----- EXERCISE DATA
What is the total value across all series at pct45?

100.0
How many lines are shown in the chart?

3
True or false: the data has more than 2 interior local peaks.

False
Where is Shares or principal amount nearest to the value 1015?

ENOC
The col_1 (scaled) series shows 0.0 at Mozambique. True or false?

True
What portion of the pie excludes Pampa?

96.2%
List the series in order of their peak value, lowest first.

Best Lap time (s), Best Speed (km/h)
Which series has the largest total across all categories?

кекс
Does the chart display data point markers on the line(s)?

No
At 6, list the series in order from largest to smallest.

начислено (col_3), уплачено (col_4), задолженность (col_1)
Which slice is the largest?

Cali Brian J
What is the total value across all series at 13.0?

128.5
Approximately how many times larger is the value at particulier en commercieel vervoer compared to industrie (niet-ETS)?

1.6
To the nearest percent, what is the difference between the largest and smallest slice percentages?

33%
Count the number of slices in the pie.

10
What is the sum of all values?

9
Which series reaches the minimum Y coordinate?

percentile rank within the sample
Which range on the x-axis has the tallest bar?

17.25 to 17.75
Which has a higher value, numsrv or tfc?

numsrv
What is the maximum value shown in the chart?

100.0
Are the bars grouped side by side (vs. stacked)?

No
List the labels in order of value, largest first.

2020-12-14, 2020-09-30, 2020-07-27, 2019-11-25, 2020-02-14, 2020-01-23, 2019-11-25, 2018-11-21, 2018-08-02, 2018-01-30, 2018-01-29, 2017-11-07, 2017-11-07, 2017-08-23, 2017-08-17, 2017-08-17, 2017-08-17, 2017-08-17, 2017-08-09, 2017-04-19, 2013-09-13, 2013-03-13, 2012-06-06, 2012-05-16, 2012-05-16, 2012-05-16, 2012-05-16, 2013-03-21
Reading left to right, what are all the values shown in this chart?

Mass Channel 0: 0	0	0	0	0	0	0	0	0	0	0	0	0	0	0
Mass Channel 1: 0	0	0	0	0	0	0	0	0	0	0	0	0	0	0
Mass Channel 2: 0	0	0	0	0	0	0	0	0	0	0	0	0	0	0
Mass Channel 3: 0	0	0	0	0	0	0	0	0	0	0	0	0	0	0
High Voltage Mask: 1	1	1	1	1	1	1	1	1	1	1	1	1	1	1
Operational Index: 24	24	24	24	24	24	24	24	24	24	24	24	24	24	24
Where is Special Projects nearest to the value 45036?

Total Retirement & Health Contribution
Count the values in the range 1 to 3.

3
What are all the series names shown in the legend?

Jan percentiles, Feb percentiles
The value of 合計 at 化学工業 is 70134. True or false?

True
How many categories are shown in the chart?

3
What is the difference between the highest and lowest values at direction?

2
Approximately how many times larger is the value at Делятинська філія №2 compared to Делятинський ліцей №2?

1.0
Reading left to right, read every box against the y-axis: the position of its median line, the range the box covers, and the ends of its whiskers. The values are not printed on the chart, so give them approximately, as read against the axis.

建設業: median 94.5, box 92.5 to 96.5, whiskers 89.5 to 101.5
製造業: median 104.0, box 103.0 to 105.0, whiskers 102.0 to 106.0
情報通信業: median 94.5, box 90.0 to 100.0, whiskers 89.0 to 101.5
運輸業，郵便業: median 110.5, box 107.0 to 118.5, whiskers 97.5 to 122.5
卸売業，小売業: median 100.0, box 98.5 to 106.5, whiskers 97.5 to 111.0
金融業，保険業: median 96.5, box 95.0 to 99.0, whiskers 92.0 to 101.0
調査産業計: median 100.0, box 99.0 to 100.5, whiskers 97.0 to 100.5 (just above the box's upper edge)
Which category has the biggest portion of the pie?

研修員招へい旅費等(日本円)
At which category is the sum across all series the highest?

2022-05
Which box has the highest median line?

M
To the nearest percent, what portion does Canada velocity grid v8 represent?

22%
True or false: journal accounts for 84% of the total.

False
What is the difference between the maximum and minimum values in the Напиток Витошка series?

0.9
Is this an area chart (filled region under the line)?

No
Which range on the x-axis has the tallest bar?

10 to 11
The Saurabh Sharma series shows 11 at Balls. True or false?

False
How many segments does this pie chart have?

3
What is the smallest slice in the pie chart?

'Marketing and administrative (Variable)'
----------
Report every line in the listing above that contains the word "smallest". Case counts, so a line matches only if it uses the same capitalization.

ANSWER SPACE:
At 6, list the series in order from largest to smallest.
To the nearest percent, what is the difference between the largest and smallest slice percentages?
What is the smallest slice in the pie chart?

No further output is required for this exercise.